Why were so many green hydrogen projects cancelled in 2025?


Around 60 projects (over 4.9 Mtpa) were cancelled on a viability gap: no bankable offtake, construction cost inflation, and policy uncertainty. Even where the cost stack penciled, few projects could secure an investment-grade buyer willing to pay a green premium.


Is blue hydrogen a better bet than green under OBBBA?


In many US locations over the next five to seven years, yes. OBBBA sunset 45V while treating the 45Q carbon-capture credit (which underpins blue hydrogen) more favourably, so blue carries more durable policy support and a lower delivered cost today. Green wins where cheap firmed renewables are abundant or the buyer specifically requires zero-carbon hydrogen.


What makes a green hydrogen project bankable today?


A bankable investment-grade offtake, a construction start before 2028, a contracted sub-$40/MWh firmed renewable PPA, a capacity factor that survives three-pillars compliance, and locked capex with contingency.

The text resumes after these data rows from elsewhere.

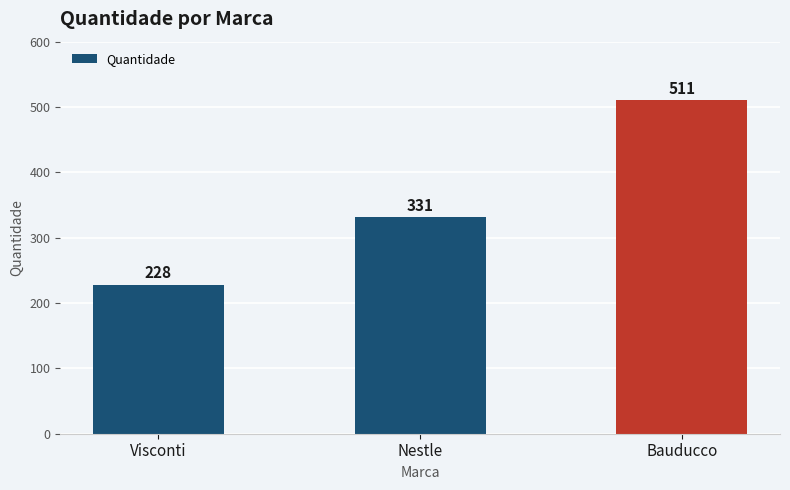

What position from the right is Nestle?

2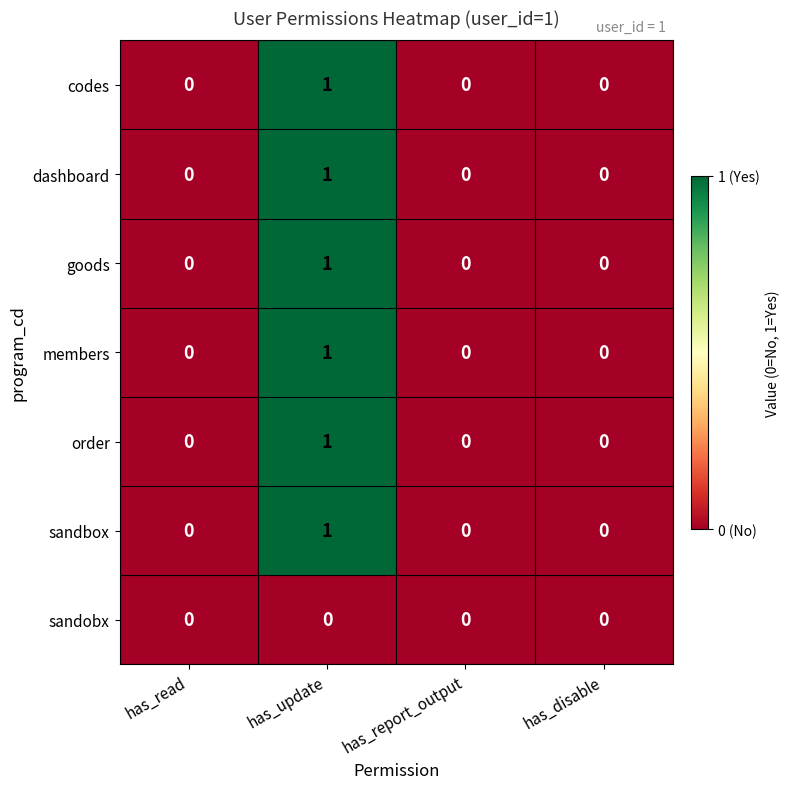

At which label does codes reach its peak?

has_update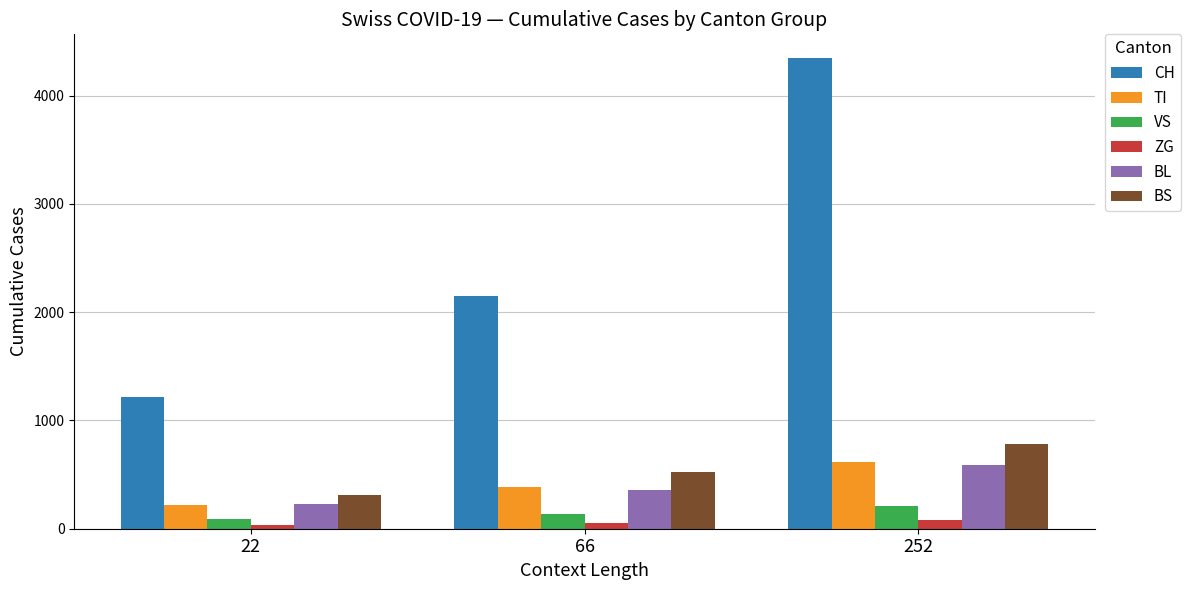

What are all the series names shown in the legend?

CH, TI, VS, ZG, BL, BS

Methodology: LCOH built on June-2026 inputs (Lazard, IRENA, DOE H2A, 2026 cost surveys). Realistic base ~$4.39/kg pre-credit, ~$1.39/kg net of the full $3/kg 45V; three coherent archetypes pair power, capacity factor and capex. Project-cancellation data from S&P Global via Chemistry World; 45V/OBBBA and 45Q terms from IRS final rules and OBBBA analyses. Trident's framework. Analysis, not investment advice.